Malgré les tentatives de négociations avec les industriels, les producteurs constataient, en mai 2009, « un échec total » des discussions. De quoi exacerber les tensions et multiplier les manifestations.
La FNPL avait néanmoins arraché un accord le 5 juin pour un prix de base de 280 €/1 000 l. Un accord considéré comme une trahison pour bon nombre de producteurs qui ne croyaient plus à l’action de la FNPL en particulier, et des syndicats en général. Ces mêmes producteurs ont rejoint l’Apli.
Le 10 septembre 2009, en l’absence de nouvelles avancées, la grève du lait était lancée, à l’appel de l’Apli, mais aussi de l’OPL, la branche laitière de la Coordination rurale, suivie hors de France par neuf syndicats agricoles européens, mais sans le soutien de la FNSEA, qui s’opposait fermement à l’action.
Pris à partie par des centaines d’éleveurs en colère, Jean-Michel Lemétayer, alors président de la FNSEA, mais aussi du Space, vivra une édition 2009 du salon très mouvementée.
La grève du lait durera 15 jours. « La classe politique bouge. Nous allons pour l’instant suspendre un des éléments de notre révolte », indiquait Pascal Massol, le leader de l’Apli, le 25 septembre.
Des lignes ont bougé, mais bien plus lentement que souhaité
Dix ans après, que reste-t-il de cet épisode ? Cette mobilisation sans précédent dans l’histoire de la filière laitière française a-t-elle fait bouger le cadre du marché laitier européen ?
Avec son partenaire européen European Milk Board dont elle est membre depuis sa création, l’Apli revendiquait une reprise en main, par les producteurs, de la gestion de la production laitière à l’échelle française et européenne, via son partenaire européen. L’association a cherché à remplacer le Cniel, dans lequel seule la FNPL était présente, par l’Office du lait, une interprofession où tous les syndicats auraient eu leur place.

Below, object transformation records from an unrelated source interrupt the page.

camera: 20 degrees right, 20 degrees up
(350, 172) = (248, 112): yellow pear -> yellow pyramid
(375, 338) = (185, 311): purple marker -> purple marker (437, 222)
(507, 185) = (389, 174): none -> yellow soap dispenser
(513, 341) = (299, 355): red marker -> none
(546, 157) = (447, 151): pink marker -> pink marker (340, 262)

Mais l’Office du lait s’est transformé en trois OP transversales d’envergure régionales – France Milkboard Normandie, Grand Ouest et Sud-Ouest – regroupant moins de 600 producteurs à eux trois.
« Des choses ont un peu bougé, mais pas autant que nous l’aurions souhaité », analyse André Lefranc. « Pour moi, personnellement, ce n’est pas un échec. Mais, en septembre 2009, nous avons été trop humains en croyant que les choses bougeraient très vite au niveau européen. »

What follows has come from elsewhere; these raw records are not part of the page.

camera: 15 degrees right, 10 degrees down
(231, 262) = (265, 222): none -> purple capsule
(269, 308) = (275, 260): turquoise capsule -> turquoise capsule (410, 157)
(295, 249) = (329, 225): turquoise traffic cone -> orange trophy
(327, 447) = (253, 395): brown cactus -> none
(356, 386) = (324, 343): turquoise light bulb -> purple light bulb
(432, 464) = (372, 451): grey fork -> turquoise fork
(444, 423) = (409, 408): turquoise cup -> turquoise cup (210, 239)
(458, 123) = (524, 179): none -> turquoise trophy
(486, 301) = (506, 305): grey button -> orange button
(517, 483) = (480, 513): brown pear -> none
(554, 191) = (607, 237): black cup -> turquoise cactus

L’éleveur regarde dans le rétroviseur avec une certaine amertume. « En entamant la grève du lait et en embarquant avec nous autant de producteurs, nous avions fait le plus dur. Il nous restait le plus facile : tenir 15 jours de plus pour obtenir gain de cause. Nous avions toutes les cartes en main. Nous aurions dû continuer jusqu’à ce que la Commission européenne nous permette de mettre en place des OP très rapidement, avec une garantie d’un prix régulier. »
Ceci dit, le mouvement initié par l’Apli a fortement contribué à faire bouger les lignes européennes pour le regroupement des producteurs, mais bien plus lentement que n’espéraient les éleveurs.
« On voulait changer le système, résume André Lefranc. Il s’améliore, mais il y a toujours des crises. Depuis 10 ans, les événements ont démontré que nous avions raison. »
Malgré ces regrets, l’éleveur compte bien « fêter » le dixième anniversaire de la grève du lait. Après s’être retiré de son engagement au sein de l’Apli, l’éleveur s’est concentré sur un projet personnel dès 2010 : il a converti son exploitation en production biologique, et a développé la transformation à la ferme pour fabriquer, avec son lait, des caramels.
Depuis 2010, l’éleveur enregistre une progression annuelle à deux chiffres des ventes de ses « cara-meuh ». Il a même fait évoluer ses portes ouvertes annuelles en véritable « cara-meuh festival », avec découverte de la ferme, groupes de musique, animations et conférences. La troisième édition, qui se déroulera sur deux jours, sera une édition spéciale « 10 ans après la grève du lait ». « Ce sera un événement festif ». Plusieurs éleveurs acteurs de la grève du lait devraient s’y retrouver.